Nazis in the Strangest Places by Tom Piatak • October 26, 2010 • Printer-friendly
Last night, on the recommendation of friends, my wife and I went to see Secretariat. We both thoroughly enjoyed this wholesome, well-made movie, that manages to be suspenseful even though most moviegoers already know that Secretariat won the Triple Crown in 1973.
I should have realized that any movie I enjoyed would make someone else angry. In this case, the angry person is movie critic Andrew O’Hehir of Salon.com, who found Secretariat a work of creepy, half-hilarious master race propaganda almost worthy of Leni Riefenstahl.” In his review, O’Hehir accused the film of “presenting a honey-dipped fantasy vision of the American past as the Tea Party would like to imagine it, loaded with uplift and glory and scrubbed clean of multiculturalism and social discord.” O’Hehir was bothered by the movie’s quoting from the Book of Job and featuring Gospel music, and was especially upset by the portrayal of Secretariat’s groom, Eddie Sweat, described by O’Hehir as belonging to “a far more insidious tradition of movie stereotypes. Eddie dances and sings. He loves Jesus and that big ol’ horse. He is loyal and deferential to Miz Penny, and injects soul and spirit into her troubled life.”

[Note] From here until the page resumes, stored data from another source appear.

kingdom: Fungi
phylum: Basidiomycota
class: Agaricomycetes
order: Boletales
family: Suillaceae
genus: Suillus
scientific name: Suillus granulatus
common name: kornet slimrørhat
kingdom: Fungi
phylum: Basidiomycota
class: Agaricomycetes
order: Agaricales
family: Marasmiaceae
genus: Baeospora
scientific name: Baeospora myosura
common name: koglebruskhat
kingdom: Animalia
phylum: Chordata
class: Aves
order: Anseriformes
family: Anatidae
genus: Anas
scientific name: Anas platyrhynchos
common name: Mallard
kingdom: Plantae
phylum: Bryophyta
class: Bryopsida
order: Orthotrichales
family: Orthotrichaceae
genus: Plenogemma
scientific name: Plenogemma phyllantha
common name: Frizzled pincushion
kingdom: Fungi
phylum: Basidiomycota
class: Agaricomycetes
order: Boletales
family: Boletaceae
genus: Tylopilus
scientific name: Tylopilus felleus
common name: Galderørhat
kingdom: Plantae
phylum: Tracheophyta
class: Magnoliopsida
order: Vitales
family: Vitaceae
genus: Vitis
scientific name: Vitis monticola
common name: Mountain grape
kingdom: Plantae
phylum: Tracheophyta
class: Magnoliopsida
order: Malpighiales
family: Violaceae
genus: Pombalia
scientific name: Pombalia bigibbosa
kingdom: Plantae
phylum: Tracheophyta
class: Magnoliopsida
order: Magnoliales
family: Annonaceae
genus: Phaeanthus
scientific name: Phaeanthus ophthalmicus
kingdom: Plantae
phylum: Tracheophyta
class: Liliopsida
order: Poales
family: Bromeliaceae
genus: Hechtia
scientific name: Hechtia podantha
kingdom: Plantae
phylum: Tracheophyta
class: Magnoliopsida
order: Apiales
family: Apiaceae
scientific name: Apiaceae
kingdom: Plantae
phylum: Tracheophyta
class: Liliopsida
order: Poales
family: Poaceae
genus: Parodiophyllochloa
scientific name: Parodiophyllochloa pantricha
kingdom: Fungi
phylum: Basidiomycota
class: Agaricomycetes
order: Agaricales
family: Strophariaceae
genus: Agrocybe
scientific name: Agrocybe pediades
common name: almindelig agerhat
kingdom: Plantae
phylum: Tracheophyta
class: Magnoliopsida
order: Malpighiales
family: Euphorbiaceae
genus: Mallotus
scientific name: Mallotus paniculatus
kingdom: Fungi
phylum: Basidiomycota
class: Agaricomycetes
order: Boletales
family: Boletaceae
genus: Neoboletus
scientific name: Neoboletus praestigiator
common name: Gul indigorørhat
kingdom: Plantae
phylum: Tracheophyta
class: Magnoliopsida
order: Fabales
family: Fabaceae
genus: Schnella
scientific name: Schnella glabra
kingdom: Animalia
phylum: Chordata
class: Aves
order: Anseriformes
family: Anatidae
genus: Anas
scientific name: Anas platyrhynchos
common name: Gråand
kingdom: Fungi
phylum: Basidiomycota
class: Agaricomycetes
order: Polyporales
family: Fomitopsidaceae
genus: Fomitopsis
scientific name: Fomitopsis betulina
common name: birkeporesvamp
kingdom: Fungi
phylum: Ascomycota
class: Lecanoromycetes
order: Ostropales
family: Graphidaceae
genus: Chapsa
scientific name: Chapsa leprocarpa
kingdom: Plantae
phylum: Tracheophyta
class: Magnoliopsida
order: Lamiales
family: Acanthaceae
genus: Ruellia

I saw nothing sinister in the movie. But I did sense that those who made the movie do not hate America’s past, which increasingly is all it takes for those like O’Hehir to detect whiffs of the Third Reich. Most of the film takes place on a farm in Virginia’s horse country, in a Denver suburb, and at various race tracks. Hollywood has long depicted the South as creepy and fascistic. Hollywood isn’t fond of suburbia either, and the wretched American Beauty, which won the Best Picture Oscar in 1999, even depicted Nazism as commonplace in suburbia. I am not aware of any movie highlighting the incipient fascism of Churchill Downs, Pimlico, and Belmont, but I am sure that any aspiring film maker up to that task would win plaudits from such as Andrew O’Hehir.